Task objective: Pick out every line in the material below that contains the string "Details", and copy each of those lines in full.

begin Source data

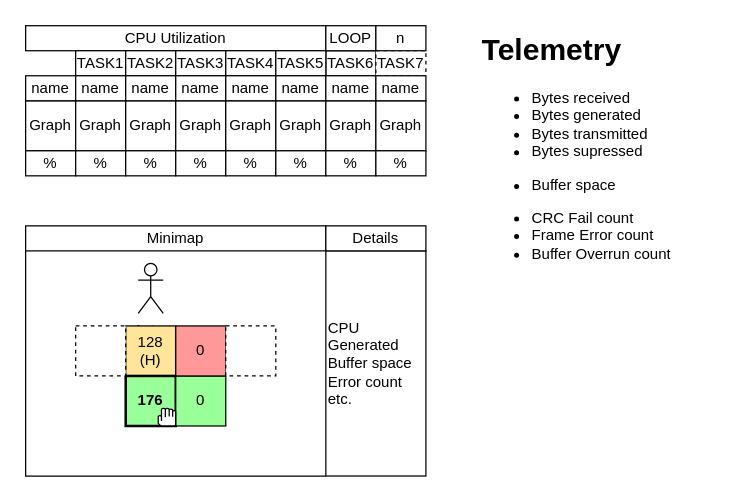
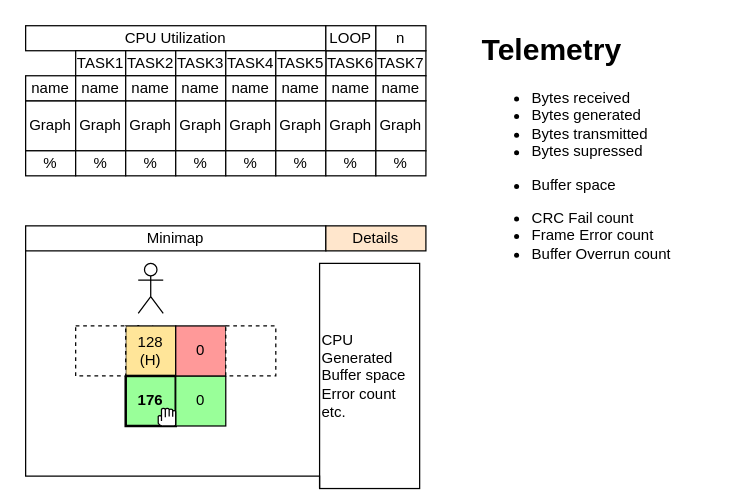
  <mxCell id="0" />
  <mxCell id="1" parent="0" />
  <mxCell id="2" value="Actor" style="shape=umlActor;verticalLabelPosition=bottom;labelBackgroundColor=#ffffff;verticalAlign=top;html=1;outlineConnect=0;fillColor=#FFFFFF;" vertex="1" parent="1"><mxGeometry x="110" y="210" width="20" height="40" as="geometry" /></mxCell>
  <mxCell id="3" value="CPU Utilization" style="rounded=0;whiteSpace=wrap;html=1;" vertex="1" parent="1"><mxGeometry x="20" y="20" width="240" height="20" as="geometry" /></mxCell>
  <mxCell id="4" value="TASK1" style="rounded=0;whiteSpace=wrap;html=1;" vertex="1" parent="1"><mxGeometry x="60" y="40" width="40" height="20" as="geometry" /></mxCell>
  <mxCell id="5" value="TASK2" style="rounded=0;whiteSpace=wrap;html=1;" vertex="1" parent="1"><mxGeometry x="100" y="40" width="40" height="20" as="geometry" /></mxCell>
  <mxCell id="6" value="TASK3" style="rounded=0;whiteSpace=wrap;html=1;" vertex="1" parent="1"><mxGeometry x="140" y="40" width="40" height="20" as="geometry" /></mxCell>
  <mxCell id="7" value="TASK6" style="rounded=0;whiteSpace=wrap;html=1;" vertex="1" parent="1"><mxGeometry x="260" y="40" width="40" height="20" as="geometry" /></mxCell>
- <mxCell id="8" value="TASK7" style="rounded=0;whiteSpace=wrap;html=1;dashed=1;" vertex="1" parent="1"><mxGeometry x="300" y="40" width="40" height="20" as="geometry" /></mxCell>
+ <mxCell id="8" value="TASK7" style="rounded=0;whiteSpace=wrap;html=1;" vertex="1" parent="1"><mxGeometry x="300" y="40" width="40" height="20" as="geometry" /></mxCell>
  <mxCell id="9" value="TASK4" style="rounded=0;whiteSpace=wrap;html=1;" vertex="1" parent="1"><mxGeometry x="180" y="40" width="40" height="20" as="geometry" /></mxCell>
  <mxCell id="10" value="TASK5" style="rounded=0;whiteSpace=wrap;html=1;" vertex="1" parent="1"><mxGeometry x="220" y="40" width="40" height="20" as="geometry" /></mxCell>
  <mxCell id="11" value="Graph" style="rounded=0;whiteSpace=wrap;html=1;" vertex="1" parent="1"><mxGeometry x="20" y="80" width="40" height="40" as="geometry" /></mxCell>
  <mxCell id="12" value="Graph" style="rounded=0;whiteSpace=wrap;html=1;" vertex="1" parent="1"><mxGeometry x="20" y="80" width="40" height="40" as="geometry" /></mxCell>
  <mxCell id="13" value="Graph" style="rounded=0;whiteSpace=wrap;html=1;" vertex="1" parent="1"><mxGeometry x="60" y="80" width="40" height="40" as="geometry" /></mxCell>
  <mxCell id="14" value="Graph" style="rounded=0;whiteSpace=wrap;html=1;" vertex="1" parent="1"><mxGeometry x="100" y="80" width="40" height="40" as="geometry" /></mxCell>
  <mxCell id="15" value="Graph" style="rounded=0;whiteSpace=wrap;html=1;" vertex="1" parent="1"><mxGeometry x="140" y="80" width="40" height="40" as="geometry" /></mxCell>
  <mxCell id="16" value="Graph" style="rounded=0;whiteSpace=wrap;html=1;" vertex="1" parent="1"><mxGeometry x="180" y="80" width="40" height="40" as="geometry" /></mxCell>
  <mxCell id="17" value="Graph" style="rounded=0;whiteSpace=wrap;html=1;" vertex="1" parent="1"><mxGeometry x="180" y="80" width="40" height="40" as="geometry" /></mxCell>
  <mxCell id="18" value="Graph" style="rounded=0;whiteSpace=wrap;html=1;" vertex="1" parent="1"><mxGeometry x="220" y="80" width="40" height="40" as="geometry" /></mxCell>
  <mxCell id="19" value="Graph" style="rounded=0;whiteSpace=wrap;html=1;" vertex="1" parent="1"><mxGeometry x="260" y="80" width="40" height="40" as="geometry" /></mxCell>
  <mxCell id="20" value="Graph" style="rounded=0;whiteSpace=wrap;html=1;" vertex="1" parent="1"><mxGeometry x="300" y="80" width="40" height="40" as="geometry" /></mxCell>
  <mxCell id="21" value="%" style="rounded=0;whiteSpace=wrap;html=1;" vertex="1" parent="1"><mxGeometry x="20" y="120" width="40" height="20" as="geometry" /></mxCell>
  <mxCell id="22" value="name" style="rounded=0;whiteSpace=wrap;html=1;" vertex="1" parent="1"><mxGeometry x="20" y="60" width="40" height="20" as="geometry" /></mxCell>
  <mxCell id="23" value="%" style="rounded=0;whiteSpace=wrap;html=1;" vertex="1" parent="1"><mxGeometry x="60" y="120" width="40" height="20" as="geometry" /></mxCell>
  <mxCell id="24" value="name" style="rounded=0;whiteSpace=wrap;html=1;" vertex="1" parent="1"><mxGeometry x="60" y="60" width="40" height="20" as="geometry" /></mxCell>
  <mxCell id="25" value="%" style="rounded=0;whiteSpace=wrap;html=1;" vertex="1" parent="1"><mxGeometry x="100" y="120" width="40" height="20" as="geometry" /></mxCell>
  <mxCell id="26" value="name" style="rounded=0;whiteSpace=wrap;html=1;" vertex="1" parent="1"><mxGeometry x="100" y="60" width="40" height="20" as="geometry" /></mxCell>
  <mxCell id="27" value="%" style="rounded=0;whiteSpace=wrap;html=1;" vertex="1" parent="1"><mxGeometry x="140" y="120" width="40" height="20" as="geometry" /></mxCell>
  <mxCell id="28" value="name" style="rounded=0;whiteSpace=wrap;html=1;" vertex="1" parent="1"><mxGeometry x="140" y="60" width="40" height="20" as="geometry" /></mxCell>
  <mxCell id="29" value="%" style="rounded=0;whiteSpace=wrap;html=1;" vertex="1" parent="1"><mxGeometry x="180" y="120" width="40" height="20" as="geometry" /></mxCell>
  <mxCell id="30" value="name" style="rounded=0;whiteSpace=wrap;html=1;" vertex="1" parent="1"><mxGeometry x="180" y="60" width="40" height="20" as="geometry" /></mxCell>
  <mxCell id="31" value="%" style="rounded=0;whiteSpace=wrap;html=1;" vertex="1" parent="1"><mxGeometry x="220" y="120" width="40" height="20" as="geometry" /></mxCell>
  <mxCell id="32" value="name" style="rounded=0;whiteSpace=wrap;html=1;" vertex="1" parent="1"><mxGeometry x="220" y="60" width="40" height="20" as="geometry" /></mxCell>
  <mxCell id="33" value="%" style="rounded=0;whiteSpace=wrap;html=1;" vertex="1" parent="1"><mxGeometry x="260" y="120" width="40" height="20" as="geometry" /></mxCell>
  <mxCell id="34" value="name" style="rounded=0;whiteSpace=wrap;html=1;" vertex="1" parent="1"><mxGeometry x="260" y="60" width="40" height="20" as="geometry" /></mxCell>
  <mxCell id="35" value="%" style="rounded=0;whiteSpace=wrap;html=1;" vertex="1" parent="1"><mxGeometry x="300" y="120" width="40" height="20" as="geometry" /></mxCell>
  <mxCell id="36" value="name" style="rounded=0;whiteSpace=wrap;html=1;" vertex="1" parent="1"><mxGeometry x="300" y="60" width="40" height="20" as="geometry" /></mxCell>
  <mxCell id="37" value="128&lt;br&gt;(H)" style="rounded=0;whiteSpace=wrap;html=1;fillColor=#FFE599;" vertex="1" parent="1"><mxGeometry x="100" y="260" width="40" height="40" as="geometry" /></mxCell>
  <mxCell id="38" value="LOOP" style="rounded=0;whiteSpace=wrap;html=1;" vertex="1" parent="1"><mxGeometry x="260" y="20" width="40" height="20" as="geometry" /></mxCell>
  <mxCell id="39" value="n" style="rounded=0;whiteSpace=wrap;html=1;" vertex="1" parent="1"><mxGeometry x="300" y="20" width="40" height="20" as="geometry" /></mxCell>
  <mxCell id="40" value="&lt;h1&gt;Telemetry&lt;/h1&gt;&lt;p&gt;&lt;/p&gt;&lt;ul&gt;&lt;li&gt;Bytes received&lt;/li&gt;&lt;li&gt;Bytes generated&lt;/li&gt;&lt;li&gt;Bytes transmitted&lt;/li&gt;&lt;li&gt;Bytes supressed&lt;/li&gt;&lt;/ul&gt;&lt;ul&gt;&lt;li&gt;Buffer space&lt;/li&gt;&lt;/ul&gt;&lt;ul&gt;&lt;li&gt;CRC Fail count&lt;/li&gt;&lt;li&gt;Frame Error count&lt;/li&gt;&lt;li&gt;Buffer Overrun count&lt;/li&gt;&lt;/ul&gt;&lt;p&gt;&lt;/p&gt;" style="text;html=1;strokeColor=none;fillColor=none;spacing=5;spacingTop=-20;whiteSpace=wrap;overflow=hidden;rounded=0;" vertex="1" parent="1"><mxGeometry x="380" y="20" width="200" height="280" as="geometry" /></mxCell>
  <mxCell id="41" value="176" style="rounded=0;whiteSpace=wrap;html=1;fillColor=#99FF99;strokeWidth=2;fontStyle=1" vertex="1" parent="1"><mxGeometry x="100" y="300" width="40" height="40" as="geometry" /></mxCell>
  <mxCell id="42" value="0" style="rounded=0;whiteSpace=wrap;html=1;fillColor=#99FF99;" vertex="1" parent="1"><mxGeometry x="140" y="300" width="40" height="40" as="geometry" /></mxCell>
  <mxCell id="43" value="0" style="rounded=0;whiteSpace=wrap;html=1;fillColor=#FF9999;" vertex="1" parent="1"><mxGeometry x="140" y="260" width="40" height="40" as="geometry" /></mxCell>
  <mxCell id="44" value="Minimap" style="rounded=0;whiteSpace=wrap;html=1;" vertex="1" parent="1"><mxGeometry x="20" y="180" width="240" height="20" as="geometry" /></mxCell>
- <mxCell id="45" value="&lt;span&gt;CPU&lt;/span&gt;&lt;br&gt;&lt;span&gt;Generated&lt;br&gt;Buffer space&lt;br&gt;Error count&lt;br&gt;etc.&lt;br&gt;&lt;/span&gt;" style="rounded=0;whiteSpace=wrap;html=1;fillColor=#FFFFFF;align=left;" vertex="1" parent="1"><mxGeometry x="260" y="200" width="80" height="180" as="geometry" /></mxCell>
- <mxCell id="46" value="Details" style="rounded=0;whiteSpace=wrap;html=1;" vertex="1" parent="1"><mxGeometry x="260" y="180" width="80" height="20" as="geometry" /></mxCell>
+ <mxCell id="45" value="&lt;span&gt;CPU&lt;/span&gt;&lt;br&gt;&lt;span&gt;Generated&lt;br&gt;Buffer space&lt;br&gt;Error count&lt;br&gt;etc.&lt;br&gt;&lt;/span&gt;" style="rounded=0;whiteSpace=wrap;html=1;fillColor=#FFFFFF;align=left;" vertex="1" parent="1"><mxGeometry x="255" y="210" width="80" height="180" as="geometry" /></mxCell>
+ <mxCell id="46" value="Details" style="rounded=0;whiteSpace=wrap;html=1;fillColor=#ffe6cc;" vertex="1" parent="1"><mxGeometry x="260" y="180" width="80" height="20" as="geometry" /></mxCell>
  <mxCell id="47" value="" style="endArrow=none;html=1;entryX=0;entryY=1;entryDx=0;entryDy=0;exitX=0;exitY=1;exitDx=0;exitDy=0;edgeStyle=elbowEdgeStyle;elbow=vertical;arcSize=0;" edge="1" parent="1" source="45" target="44"><mxGeometry width="50" height="50" relative="1" as="geometry"><mxPoint x="-20" y="290" as="sourcePoint" /><mxPoint x="30" y="240" as="targetPoint" /><Array as="points"><mxPoint x="150" y="380" /></Array></mxGeometry></mxCell>
  <mxCell id="48" value="" style="whiteSpace=wrap;html=1;aspect=fixed;fillColor=#FFFFFF;dashed=1;" vertex="1" parent="1"><mxGeometry x="60" y="260" width="40" height="40" as="geometry" /></mxCell>
  <mxCell id="49" value="" style="whiteSpace=wrap;html=1;aspect=fixed;fillColor=#FFFFFF;dashed=1;" vertex="1" parent="1"><mxGeometry x="180" y="260" width="40" height="40" as="geometry" /></mxCell>
  <mxCell id="50" value="" style="shape=mxgraph.bpmn.manual_task;html=1;outlineConnect=0;strokeWidth=1;fillColor=#FFFFFF;direction=north;" vertex="1" parent="1"><mxGeometry x="126" y="326" width="14" height="14" as="geometry" /></mxCell>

end Source data

Task solution:
- <mxCell id="46" value="Details" style="rounded=0;whiteSpace=wrap;html=1;" vertex="1" parent="1"><mxGeometry x="260" y="180" width="80" height="20" as="geometry" /></mxCell>
+ <mxCell id="46" value="Details" style="rounded=0;whiteSpace=wrap;html=1;fillColor=#ffe6cc;" vertex="1" parent="1"><mxGeometry x="260" y="180" width="80" height="20" as="geometry" /></mxCell>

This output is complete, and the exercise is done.